The position of the aircraft after $7.50\text{ s}$ have elapsed.

Answer to Problem 14PQ

The position of the aircraft after $7.50\text{ s}$ have elapsed is $\left(-981\widehat{i}+1110\widehat{j}\right)\text{ m}$.

Explanation of Solution

Write the formula for the position vector [two-dimensional kinematic equation]

    $\overrightarrow{r}=\overrightarrow{r_i}+\overrightarrow{v_i}t+\frac{1}{2}a{t}^2$ (I)

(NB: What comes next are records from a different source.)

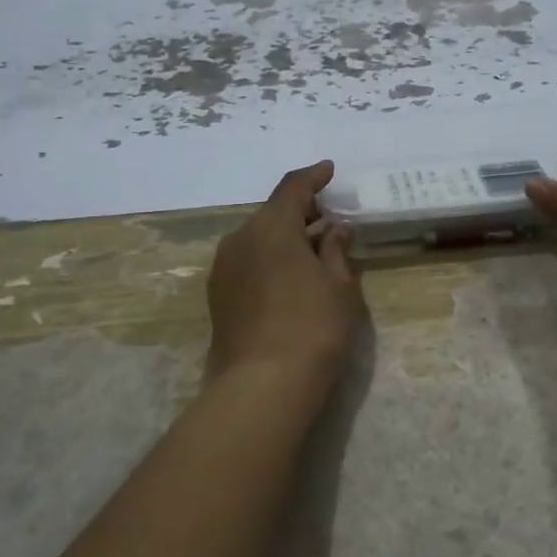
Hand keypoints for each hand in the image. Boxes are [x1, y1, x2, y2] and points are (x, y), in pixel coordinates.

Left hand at [206, 161, 362, 386]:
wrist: (262, 386)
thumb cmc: (312, 327)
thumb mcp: (338, 286)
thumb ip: (335, 251)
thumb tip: (334, 231)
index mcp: (271, 227)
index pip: (292, 188)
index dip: (313, 177)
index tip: (329, 170)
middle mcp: (240, 239)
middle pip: (272, 214)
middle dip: (301, 212)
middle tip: (329, 219)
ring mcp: (224, 269)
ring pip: (258, 239)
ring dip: (285, 238)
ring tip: (313, 251)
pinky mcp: (218, 296)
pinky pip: (248, 262)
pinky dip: (270, 259)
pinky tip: (290, 277)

Here, $\overrightarrow{r}$ is the final position vector and $\overrightarrow{r_i}$ is the initial position of the object.

Conclusion:

Substitute $\left(-1110\widehat{i}+774\widehat{j}\right)\text{ m}$ for $\overrightarrow{r_i}$, $\left(34.4\widehat{i}+49.1\widehat{j}\right)\text{m}/\text{s}$ for $\overrightarrow{v_i}$, $7.50\text{ s}$ for $t$ and $\left(-4.73\widehat{i}-1.27\widehat{j}\right)\text{m}/{\text{s}}^2$ for $\overrightarrow{a}$  in equation (I) to find the value of $\overrightarrow{r}$

$\begin{array}{l}\overrightarrow{r}=\left(-1110\widehat{i}+774\widehat{j}\right)\text{ m}+\left(34.4\widehat{i}+49.1\widehat{j}\right)\text{m}/\text{s}\times 7.50\text{ s}+\frac{1}{2}\left(-4.73\widehat{i}-1.27\widehat{j}\right){\left(7.50\text{ s}\right)}^2\text{ m}\\ \overrightarrow{r}=\left(\left(-1110+34.4\times 7.50+\frac{1}{2}\left(-4.73\right){\left(7.50\right)}^2\right)\widehat{i}+\left(774+49.1\left(7.50\right)+\frac{1}{2}\left(-1.27\right){\left(7.50\right)}^2\right)\widehat{j}\right)\text{ m}\\ \overrightarrow{r}=\left(-981\widehat{i}+1110\widehat{j}\right)\text{ m}\end{array}$

Thus, The position of the aircraft after $7.50\text{ s}$ have elapsed is $\left(-981\widehat{i}+1110\widehat{j}\right)\text{ m}$.